• _WORK TO COMPLETE_: Images are not wanted; transcribe the rest of the listing exactly.

• _MATERIAL FOR THE TASK_:
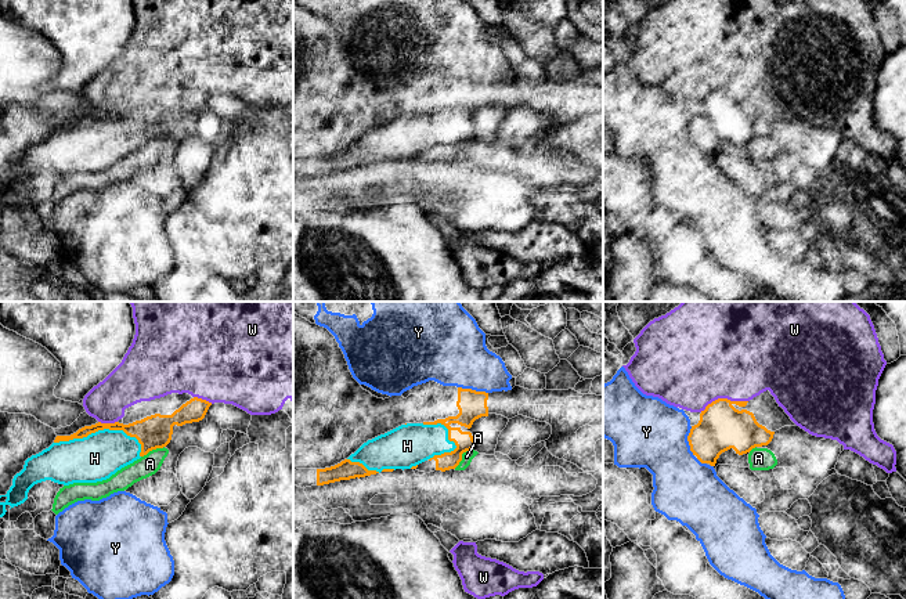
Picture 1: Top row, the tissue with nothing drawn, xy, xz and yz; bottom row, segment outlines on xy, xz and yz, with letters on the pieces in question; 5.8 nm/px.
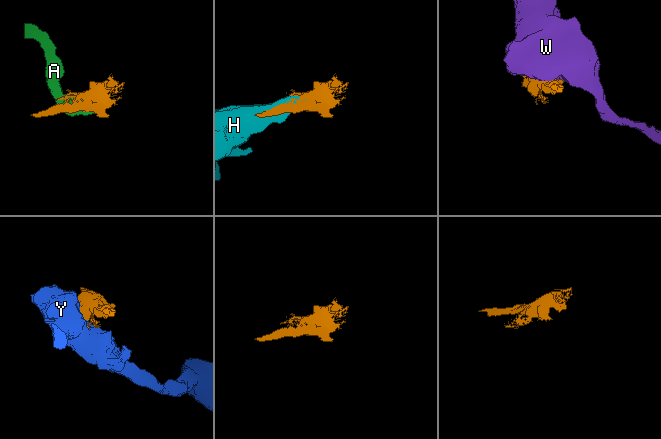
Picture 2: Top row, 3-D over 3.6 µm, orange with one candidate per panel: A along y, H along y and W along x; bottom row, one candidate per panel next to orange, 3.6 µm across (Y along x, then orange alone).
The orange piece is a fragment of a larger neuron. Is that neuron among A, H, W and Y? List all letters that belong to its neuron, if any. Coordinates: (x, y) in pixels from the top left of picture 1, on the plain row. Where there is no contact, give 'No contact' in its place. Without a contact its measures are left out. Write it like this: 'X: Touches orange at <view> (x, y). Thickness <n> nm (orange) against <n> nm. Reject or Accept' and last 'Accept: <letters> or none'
A: Touches orange at xz (461, 147). Thickness 110 nm (orange) against 60 nm. Reject
H: Touches orange at xy (101, 119). Thickness 140 nm (orange) against 280 nm. Accept
W: Touches orange at yz (724, 89). Thickness 260 nm (orange) against 500 nm. Reject
Y: Touches orange at xz (473, 80). Thickness 170 nm (orange) against 380 nm. Reject
Accept: H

• _REPLY_:
Picture 1: Top row, the tissue with nothing drawn, xy, xz and yz; bottom row, segment outlines on xy, xz and yz, with letters on the pieces in question; 5.8 nm/px.
Picture 2: Top row, 3-D over 3.6 µm, orange with one candidate per panel: A along y, H along y and W along x; bottom row, one candidate per panel next to orange, 3.6 µm across (Y along x, then orange alone).
The orange piece is a fragment of a larger neuron. Is that neuron among A, H, W and Y? List all letters that belong to its neuron, if any. Coordinates: (x, y) in pixels from the top left of picture 1, on the plain row. Where there is no contact, give 'No contact' in its place. Without a contact its measures are left out. Write it like this: 'X: Touches orange at <view> (x, y). Thickness <n> nm (orange) against <n> nm. Reject or Accept' and last 'Accept: <letters> or none'
A: Touches orange at xz (461, 147). Thickness 110 nm (orange) against 60 nm. Reject
H: Touches orange at xy (101, 119). Thickness 140 nm (orange) against 280 nm. Accept
W: Touches orange at yz (724, 89). Thickness 260 nm (orange) against 500 nm. Reject
Y: Touches orange at xz (473, 80). Thickness 170 nm (orange) against 380 nm. Reject
Accept: H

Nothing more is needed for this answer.